WORK INSTRUCTIONS –
1 > Using the video keno commentary below, say whether each statement agrees with it: (a) most patrons now have to make a special trip to play at large casinos; (b) most business owners will turn down the machines; (c) this type of gambling is called alienating. Answer yes or no for each, quoting the words that decide it.
2 > In the video keno commentary below, what does the success of the program depend on?

PASSAGE SHOWN –
It is an unpleasant thing to say, but honesty demands it: The success of this program depends on the addictiveness of the game. Addicts equal revenue.
It is one thing to sequester such gaming to a few large casinos. Most patrons currently have to make a special trip to play, allowing development of a more detached and healthy relationship with gambling; it becomes an irregular, "special day" activity. Consider, then, the difference when instant-gratification gambling becomes an unavoidable aspect of everyday life -- when every corner bar and restaurant has a bank of screens glowing with the promise of a spontaneous payday. Consider the difference when almost every establishment that serves alcohol also provides fast-paced gambling. I shouldn't need to elaborate on the dangers of that combination.
The lottery proposal, though, is socially corrosive beyond questions of finance and even addiction. This type of gambling is alienating. It isolates the player in a tiny universe, where all that exists is the player, the machine and the fleeting-though-intoxicating thrill of the game. It takes one of the most important of social institutions -- the bar or restaurant -- where communities come together, friendships are made, plans are hatched and disputes are settled (and sometimes commenced), and imposes upon that place a terribly profitable individualistic temptation. It is a temptation -- again, like pornography -- to recede from the world to a domain of private pleasures.
One might argue that nothing is being imposed on these establishments. Though superficially true, few business owners will decline a new source of revenue, especially once competitors have installed the machines. Hopefully, wise barkeeps would recognize that the effects on the atmosphere of the establishment would outweigh the benefits both abstractly and, in the end, financially. But I'm not holding my breath.
The great political consternation over the transparency and legitimacy of the lottery privatization process has obscured substantial questions about the substance of the proposal itself. Video keno is a cynical attempt to cash in on desperation and bad judgment -- bad judgment that the state will be encouraging. It supercharges the lottery, making it into an alienating and intoxicating form of private entertainment (albeit in a public place).
The damage to the common good caused by video keno far outweighs any profits that might accrue to state coffers.

(Stored data)

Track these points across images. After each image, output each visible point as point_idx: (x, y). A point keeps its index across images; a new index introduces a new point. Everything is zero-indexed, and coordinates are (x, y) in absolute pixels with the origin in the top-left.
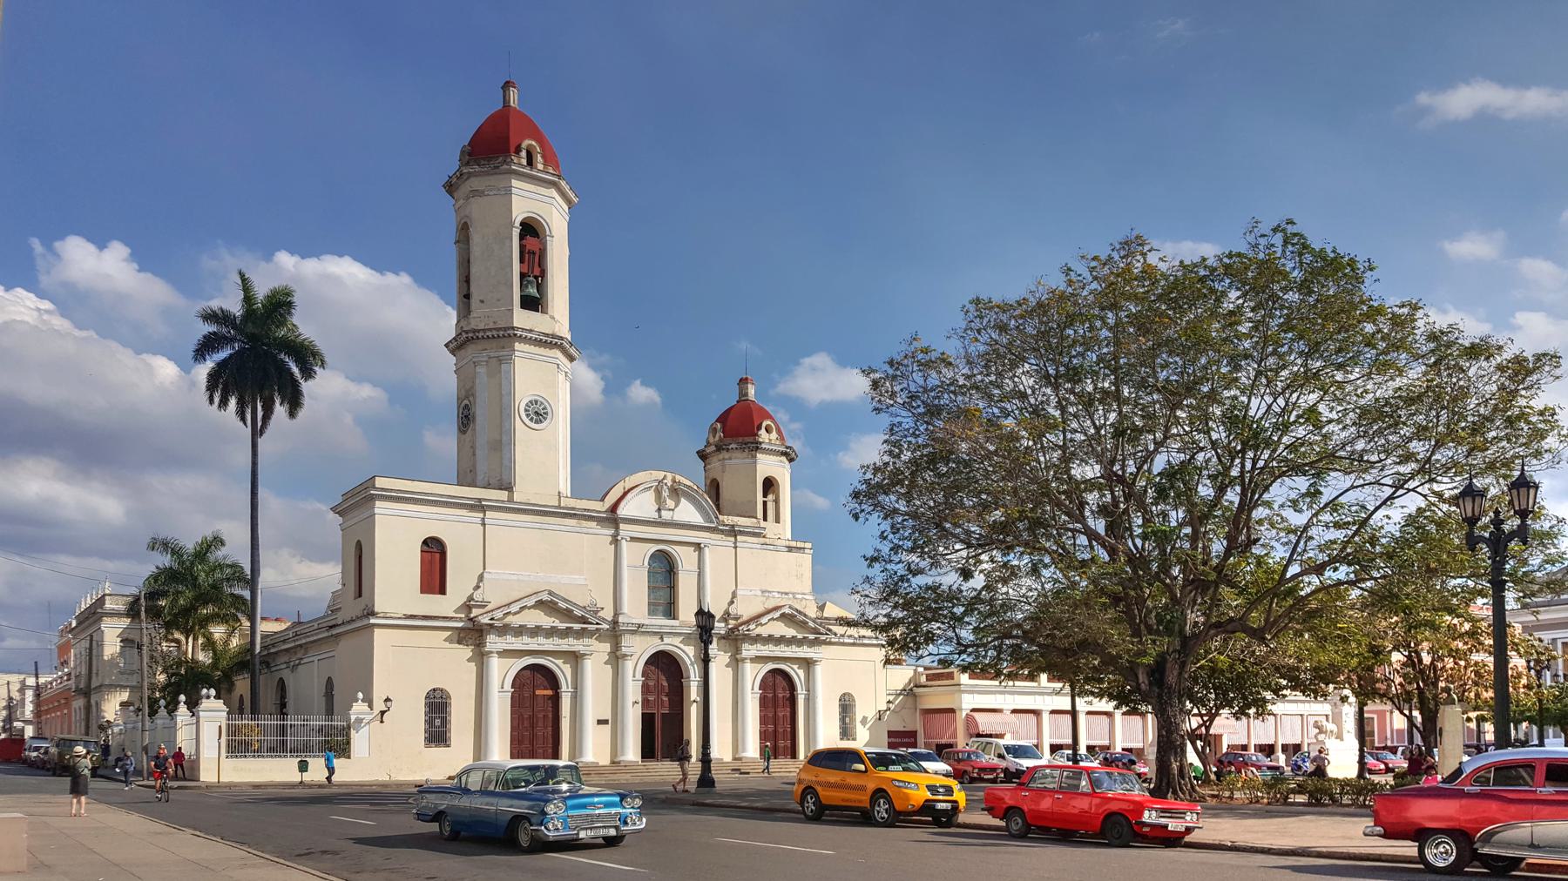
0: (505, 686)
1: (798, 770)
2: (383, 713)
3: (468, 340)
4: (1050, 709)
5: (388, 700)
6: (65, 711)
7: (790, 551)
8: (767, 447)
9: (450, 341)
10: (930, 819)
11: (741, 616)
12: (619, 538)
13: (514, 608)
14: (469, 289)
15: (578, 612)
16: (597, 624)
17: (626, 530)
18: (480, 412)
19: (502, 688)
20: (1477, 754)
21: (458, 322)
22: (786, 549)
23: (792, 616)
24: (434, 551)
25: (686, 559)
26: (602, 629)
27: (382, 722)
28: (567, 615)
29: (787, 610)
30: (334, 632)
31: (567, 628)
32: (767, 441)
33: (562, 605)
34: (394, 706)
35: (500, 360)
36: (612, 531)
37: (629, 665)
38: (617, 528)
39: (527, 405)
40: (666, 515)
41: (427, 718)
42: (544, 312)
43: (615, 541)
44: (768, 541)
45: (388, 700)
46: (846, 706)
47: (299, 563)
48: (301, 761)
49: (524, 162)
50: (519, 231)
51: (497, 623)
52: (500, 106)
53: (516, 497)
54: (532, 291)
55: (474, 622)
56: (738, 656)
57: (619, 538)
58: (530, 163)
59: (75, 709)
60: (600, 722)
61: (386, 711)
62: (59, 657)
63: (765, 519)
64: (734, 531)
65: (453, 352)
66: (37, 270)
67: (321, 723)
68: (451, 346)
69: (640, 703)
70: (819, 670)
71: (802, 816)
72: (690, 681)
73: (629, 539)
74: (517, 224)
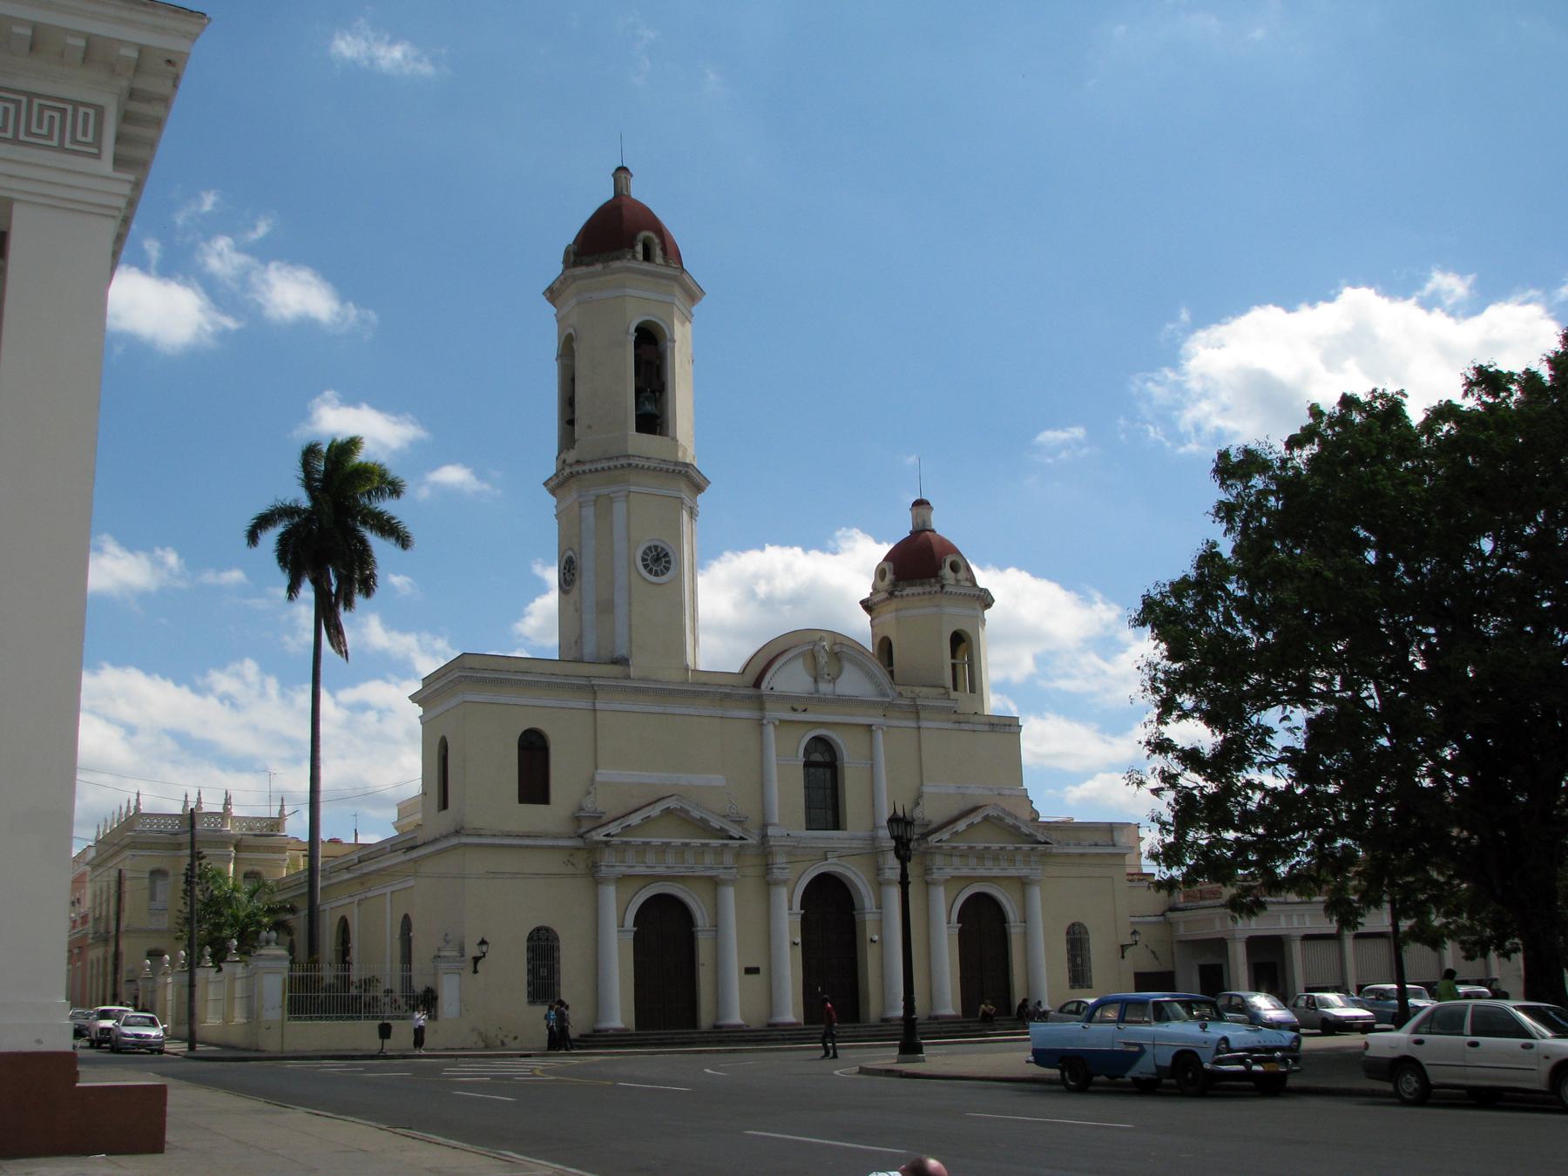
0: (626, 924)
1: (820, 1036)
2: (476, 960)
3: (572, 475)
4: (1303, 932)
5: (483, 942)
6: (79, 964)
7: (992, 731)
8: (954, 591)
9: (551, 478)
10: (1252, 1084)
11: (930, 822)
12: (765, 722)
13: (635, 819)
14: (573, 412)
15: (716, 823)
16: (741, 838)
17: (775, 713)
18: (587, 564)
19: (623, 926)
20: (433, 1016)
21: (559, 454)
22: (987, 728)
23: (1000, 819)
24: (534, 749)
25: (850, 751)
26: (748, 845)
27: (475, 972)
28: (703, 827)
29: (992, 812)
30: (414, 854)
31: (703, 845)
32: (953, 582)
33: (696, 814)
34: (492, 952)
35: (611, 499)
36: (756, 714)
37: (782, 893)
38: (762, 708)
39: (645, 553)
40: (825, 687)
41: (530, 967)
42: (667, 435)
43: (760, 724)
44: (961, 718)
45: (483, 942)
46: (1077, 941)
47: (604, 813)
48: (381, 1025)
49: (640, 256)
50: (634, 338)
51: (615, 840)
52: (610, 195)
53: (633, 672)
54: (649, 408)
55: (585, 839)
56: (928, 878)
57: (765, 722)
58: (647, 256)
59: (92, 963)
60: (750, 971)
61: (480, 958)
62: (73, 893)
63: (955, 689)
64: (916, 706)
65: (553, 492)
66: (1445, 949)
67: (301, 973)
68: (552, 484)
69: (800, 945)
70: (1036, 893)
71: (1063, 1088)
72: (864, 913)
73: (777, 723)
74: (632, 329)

==

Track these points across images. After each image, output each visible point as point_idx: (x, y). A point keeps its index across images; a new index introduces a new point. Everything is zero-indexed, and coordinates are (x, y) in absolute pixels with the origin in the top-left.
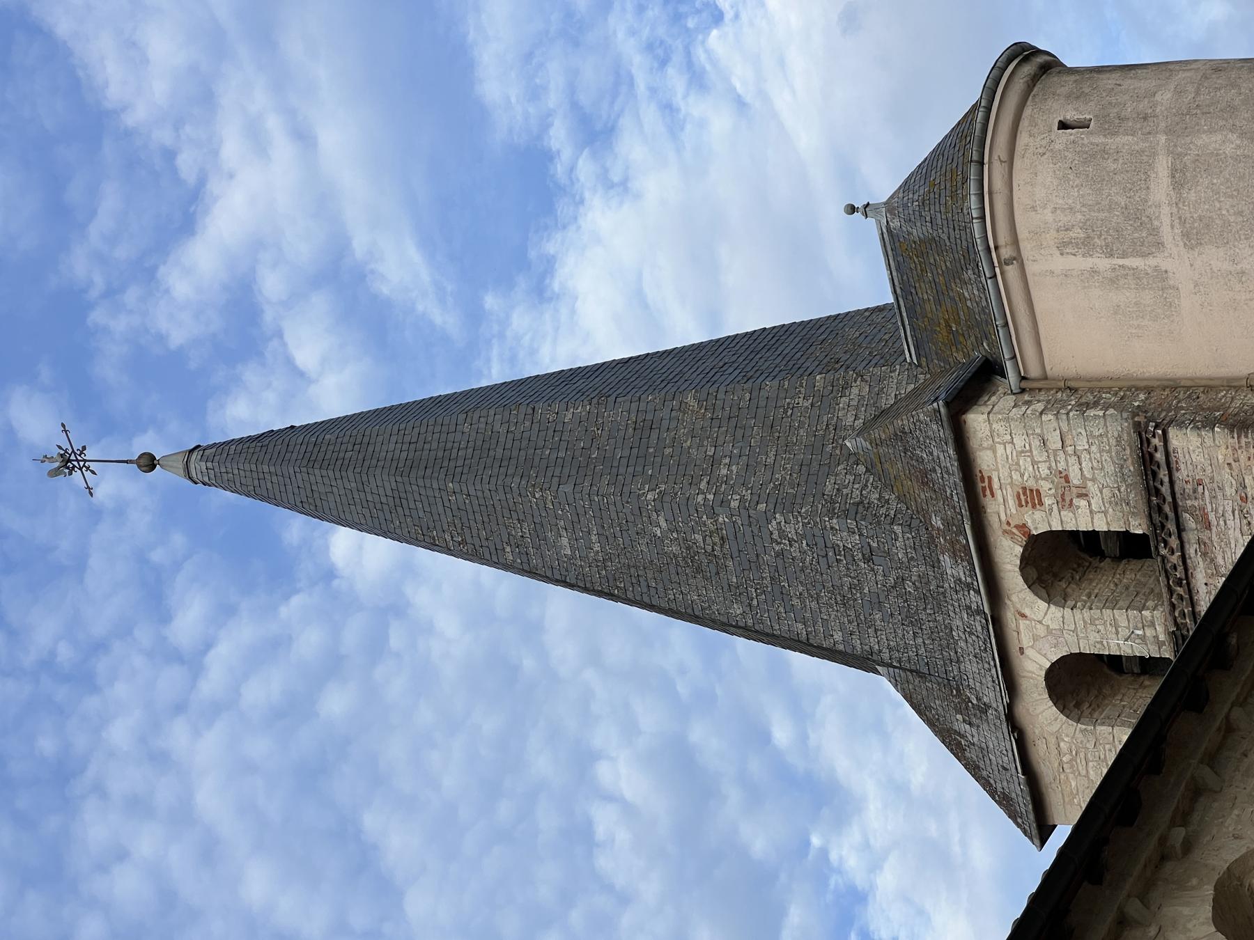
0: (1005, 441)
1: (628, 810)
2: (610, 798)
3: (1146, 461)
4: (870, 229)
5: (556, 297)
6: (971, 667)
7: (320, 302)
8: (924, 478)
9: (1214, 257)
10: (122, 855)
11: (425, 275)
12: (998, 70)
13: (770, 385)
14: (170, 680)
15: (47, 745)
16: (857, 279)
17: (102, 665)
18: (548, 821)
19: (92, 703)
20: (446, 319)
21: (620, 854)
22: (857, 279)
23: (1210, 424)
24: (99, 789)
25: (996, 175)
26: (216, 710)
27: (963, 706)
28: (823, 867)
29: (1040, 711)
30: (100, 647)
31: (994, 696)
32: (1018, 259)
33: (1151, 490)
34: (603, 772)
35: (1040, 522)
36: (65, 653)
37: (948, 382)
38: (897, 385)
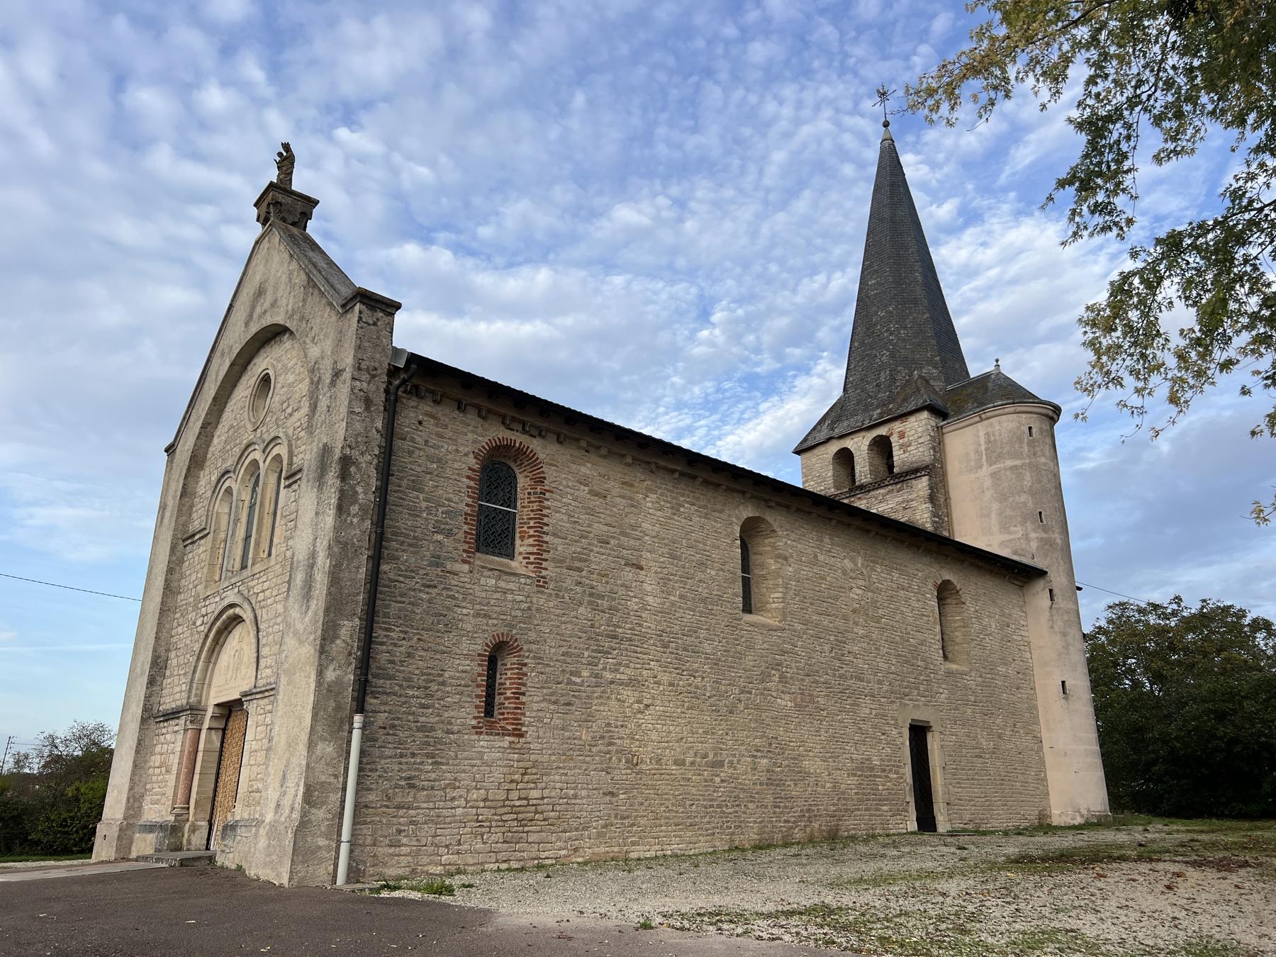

SOLUTIONS IN ORDER –
1 >
(a) Yes: "Most patrons currently have to make a special trip to play"
(b) No: "few business owners will decline a new source of revenue"
(c) Yes: "This type of gambling is alienating."

2 > The addictiveness of the game.